As cardinal numbers involve the notion of ever increasing multitudes of things, is there a mathematically useful concept of ever decreasing multitudes?
We already have rationals tending to zero, and there's seemingly nothing meaningful "beyond zero", so intuitively it seems absurd to try to "invert cardinals".
I'm asking this because I'm worried about that asymmetry, whereby qualitative differences between successive cardinals are generated only through increments in the size of infinite sets, and not through decrease. After all, zero, i.e. "nothingness" is no less elusive than "infinity".
The various comments pointing out that there are no negative or infinitesimal cardinal numbers do not really address the OP's actual question: "As cardinal numbers involve the notion of ever increasing multitudes of things, is there a mathematically useful concept of ever decreasing multitudes?"
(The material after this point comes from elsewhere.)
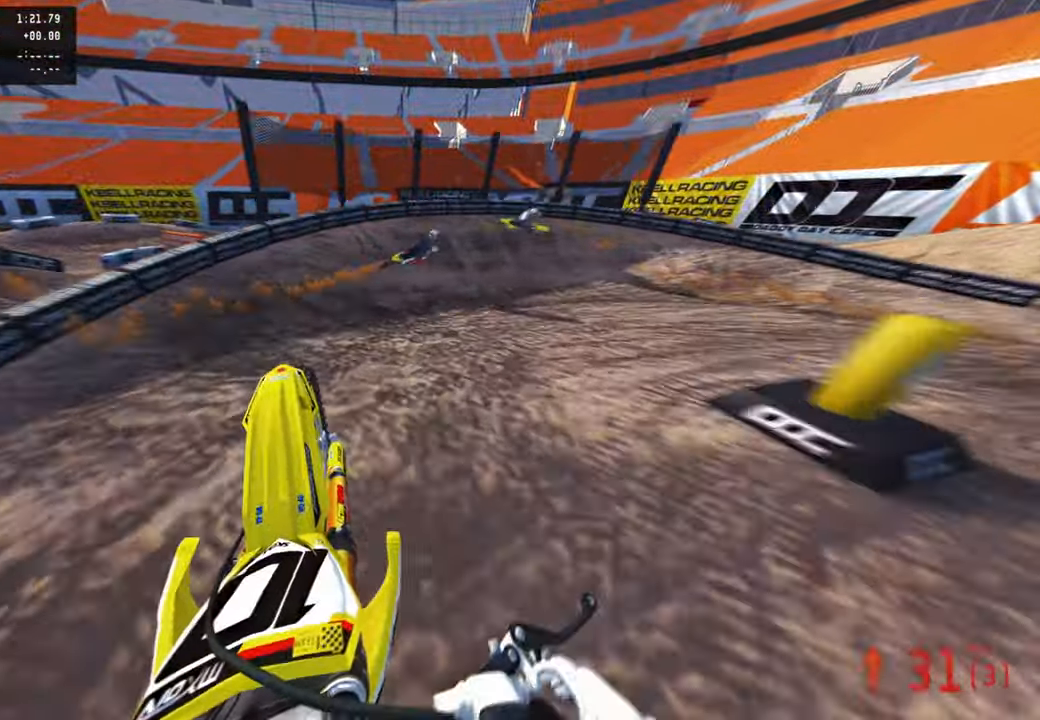
{"buttons": [], "left_stick": "up-right", "right_stick": "center", "events": [[84, "right_stick", "center"], [100, "left_stick", "up-right"], [217, "right_stick", "up"], [334, "L1", "down"], [384, "right_stick", "center"], [434, "R2", "up"], [450, "L1", "up"]]}
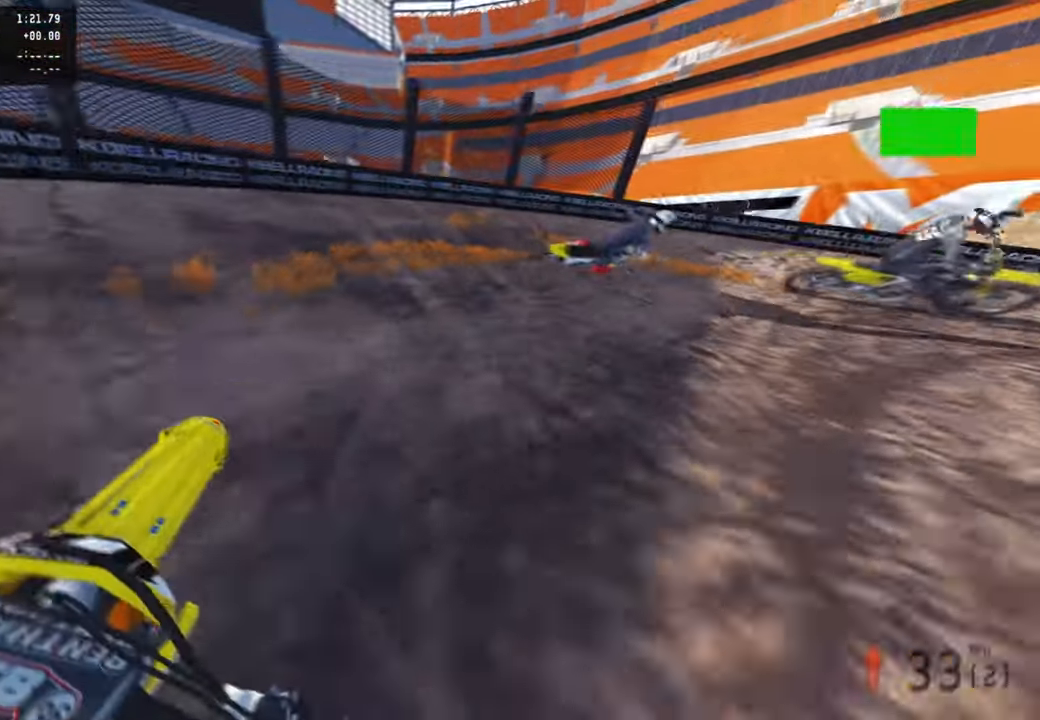
{"buttons": [], "left_stick": "up-right", "right_stick": "up-left", "events": [[17, "right_stick", "left"], [67, "right_stick", "up-left"], [334, "R3", "down"], [434, "R3", "up"]]}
I think the best answer to this would be John Conway's surreal numbers. The surreal numbers include (isomorphic copies of) the real numbers, the cardinal numbers that the OP was interested in (actually all ordinal numbers are there, not just cardinals), and much more. And you can define natural operations of addition and multiplication in such a way that the field axioms are satisfied. As a result, you can have "ever decreasing multitudes" by taking $\frac1{\lambda}$ for larger and larger infinite $\lambda.$
The collection of surreal numbers is a proper class (it's too large to be a set), but there's no avoiding that with OP's question, since the same thing is true of the class of cardinal numbers. (By the way, this is why I said above that the surreal numbers satisfy the field axioms, rather than saying that the surreal numbers form a field. Strictly speaking, a field has to be a set, not a proper class.)
See the Wikipedia page on surreal numbers for more info, or get John Conway's book On Numbers and Games. There are also Knuth's How two ex-students turned on to pure mathematics and found total happiness and Berlekamp, Conway, and Guy's Winning Ways for Your Mathematical Plays, but I'm not as familiar with those books.